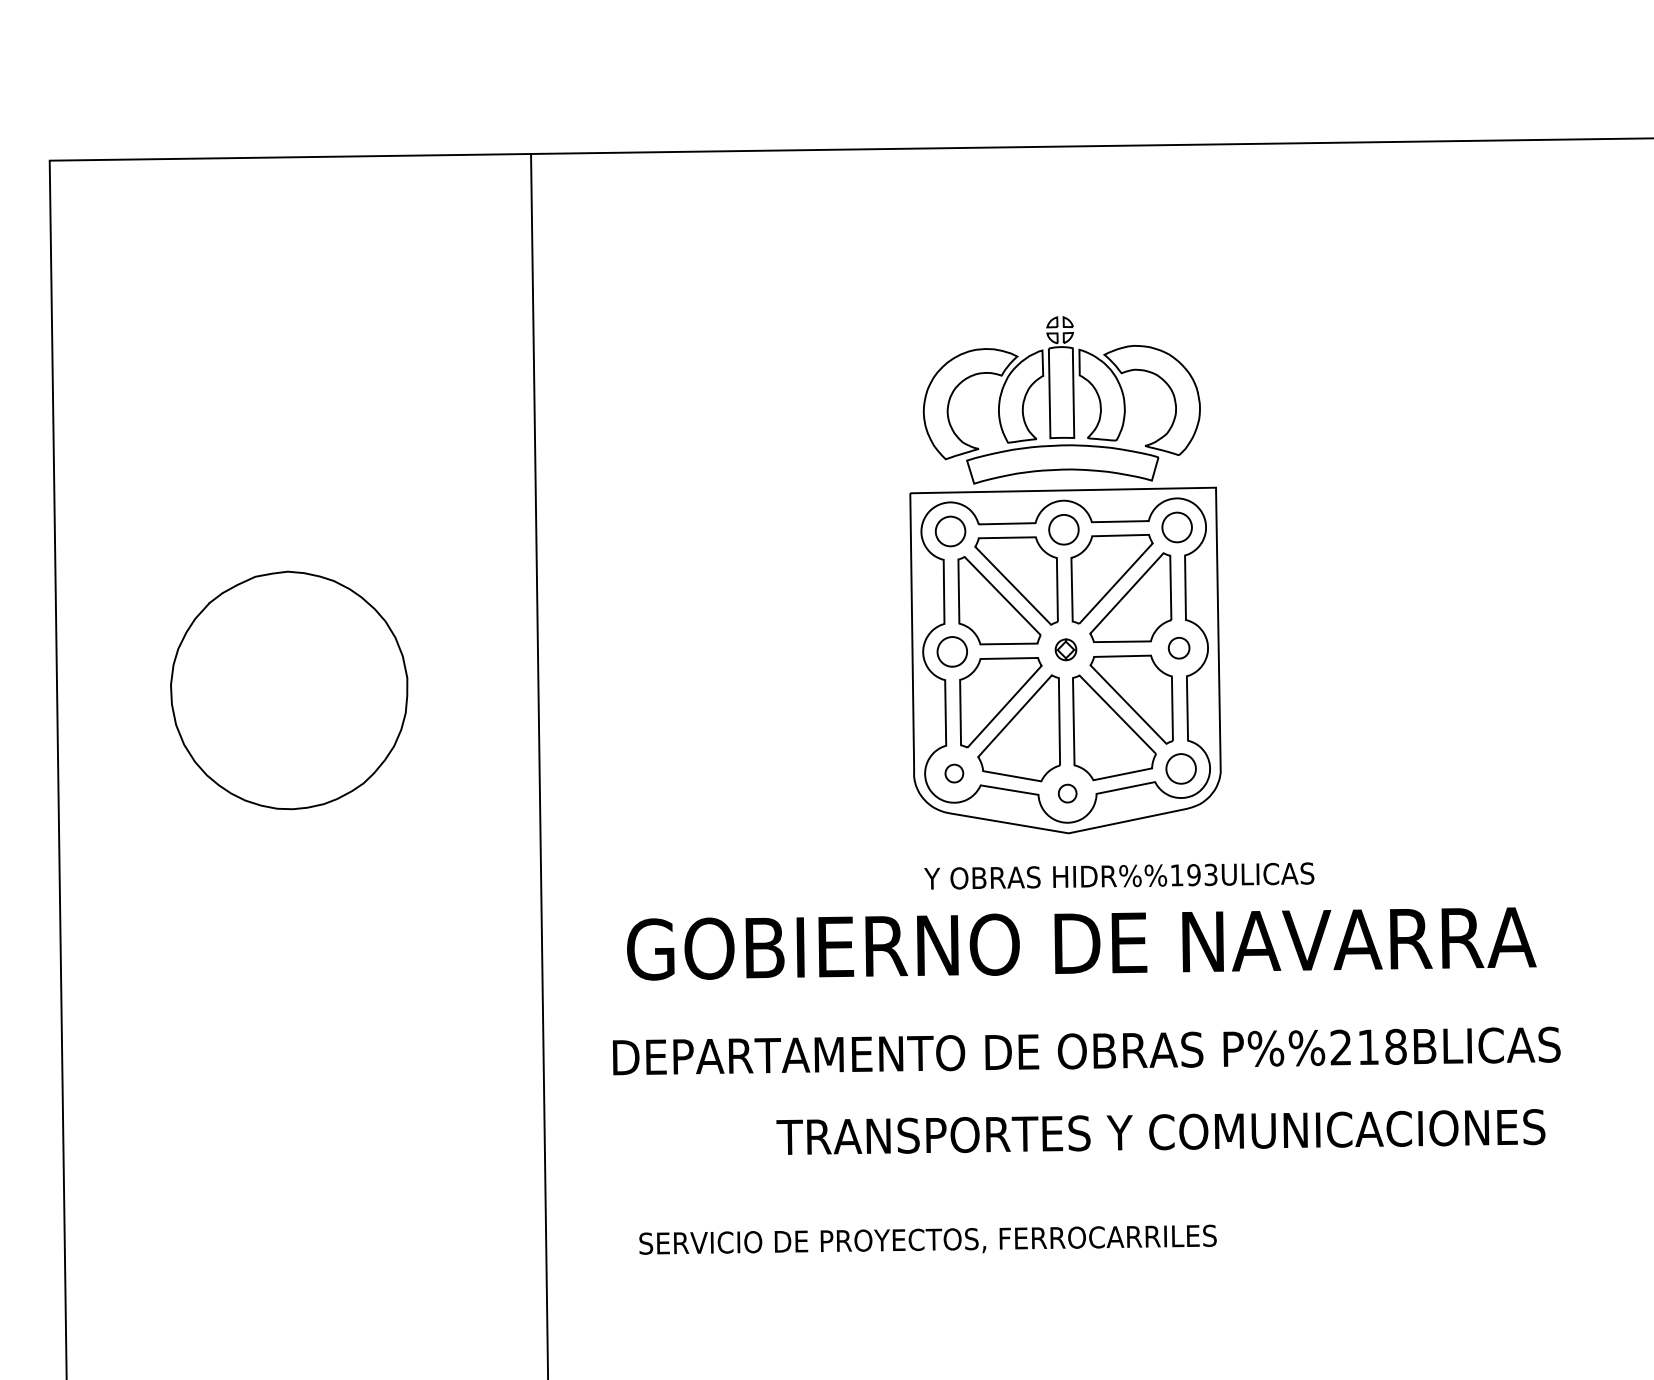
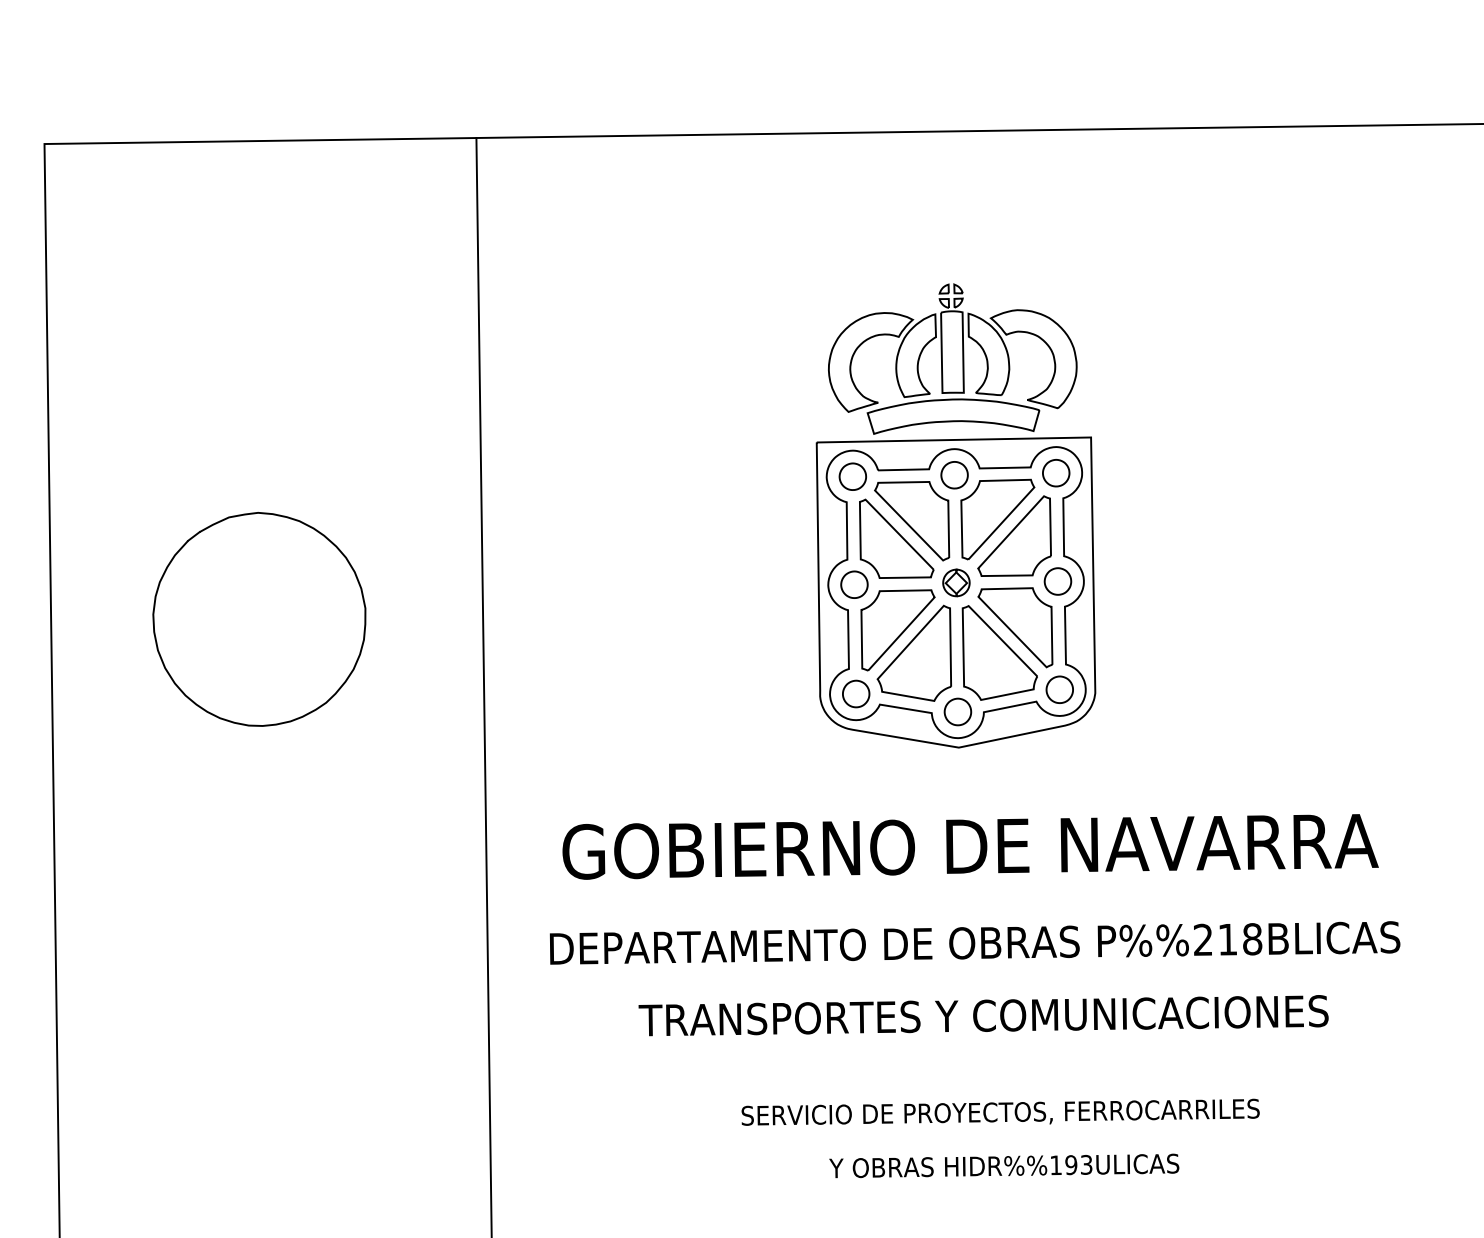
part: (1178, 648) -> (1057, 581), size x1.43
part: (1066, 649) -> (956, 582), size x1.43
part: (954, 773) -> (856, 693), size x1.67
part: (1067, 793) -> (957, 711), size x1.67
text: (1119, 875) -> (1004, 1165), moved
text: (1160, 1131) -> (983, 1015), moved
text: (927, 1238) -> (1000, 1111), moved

● Task brief: Could you give the material above again, exactly and without its pictures?

● Task response:
part: (1178, 648) -> (1057, 581), size x1.43
part: (1066, 649) -> (956, 582), size x1.43
part: (954, 773) -> (856, 693), size x1.67
part: (1067, 793) -> (957, 711), size x1.67
text: (1119, 875) -> (1004, 1165), moved
text: (1160, 1131) -> (983, 1015), moved
text: (927, 1238) -> (1000, 1111), moved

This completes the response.